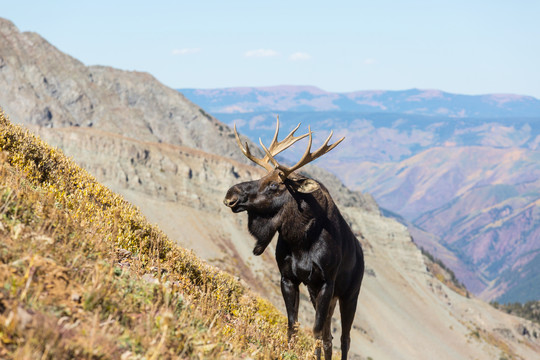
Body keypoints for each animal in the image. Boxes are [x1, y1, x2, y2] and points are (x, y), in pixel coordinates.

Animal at [221, 116, 364, 358]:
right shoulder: (289, 278)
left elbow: (315, 331)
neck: (301, 240)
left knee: (345, 339)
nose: (231, 194)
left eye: (273, 185)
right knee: (330, 337)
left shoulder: (326, 282)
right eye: (262, 176)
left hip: (349, 294)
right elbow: (293, 325)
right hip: (321, 294)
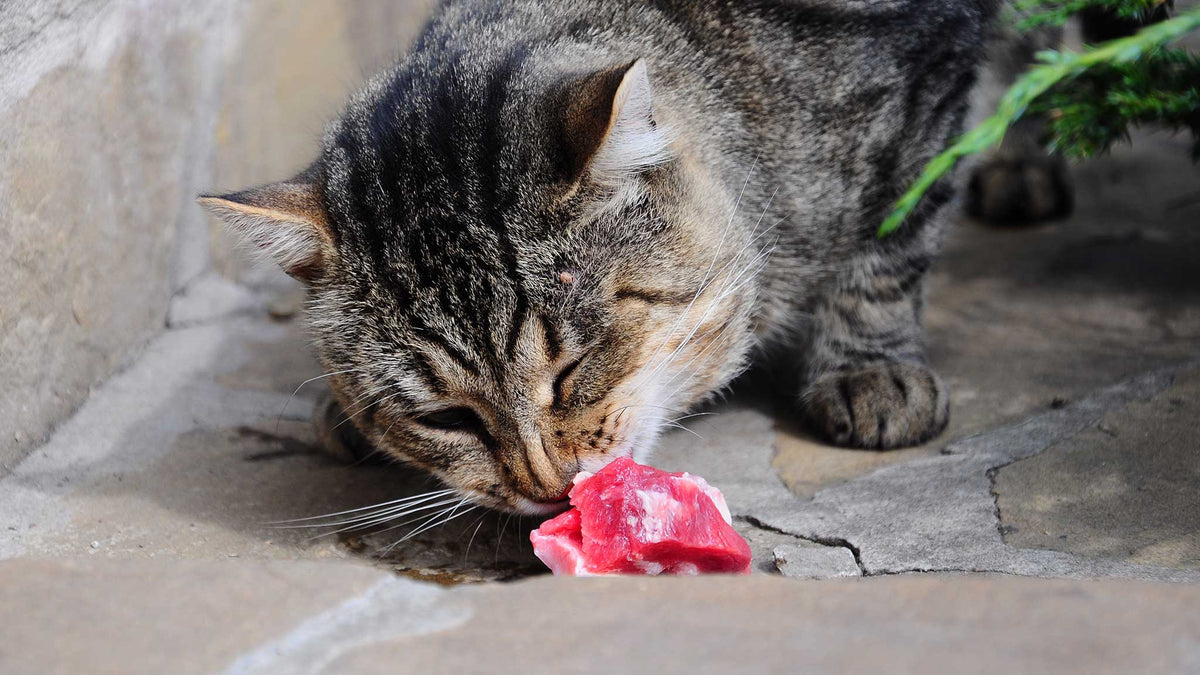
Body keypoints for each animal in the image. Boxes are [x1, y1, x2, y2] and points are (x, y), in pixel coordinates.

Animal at [201, 0, 998, 511]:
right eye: (447, 418)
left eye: (573, 370)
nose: (547, 487)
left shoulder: (924, 80)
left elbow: (891, 239)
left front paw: (870, 368)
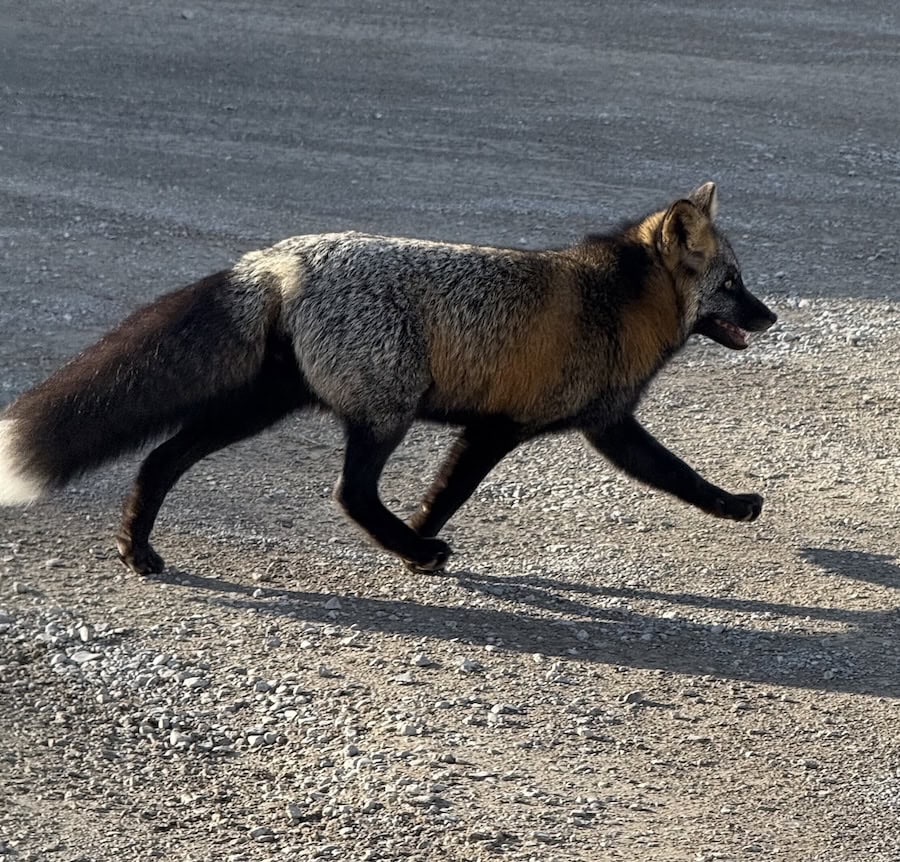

> Your assignment:
Write out the data above exactly, minus any images.

> Output:
Body keypoints for each animal in the image. Boxes are [x1, y1, x2, y2] and points are (x, y), in pixel coordinates.

Animal at [221, 116, 364, 358]:
right shoulder: (289, 278)
left elbow: (315, 331)
neck: (301, 240)
left knee: (345, 339)
nose: (231, 194)
left eye: (273, 185)
right knee: (330, 337)
left shoulder: (326, 282)
right eye: (262, 176)
left hip: (349, 294)
right elbow: (293, 325)
right hip: (321, 294)
Body keypoints for each animal in the image. Boxes are [x1, y1, x2, y2] and points are (x, y), in pixel coordinates.

Animal at [201, 0, 998, 511]:
right eye: (447, 418)
left eye: (573, 370)
nose: (547, 487)
left shoulder: (924, 80)
left elbow: (891, 239)
left front paw: (870, 368)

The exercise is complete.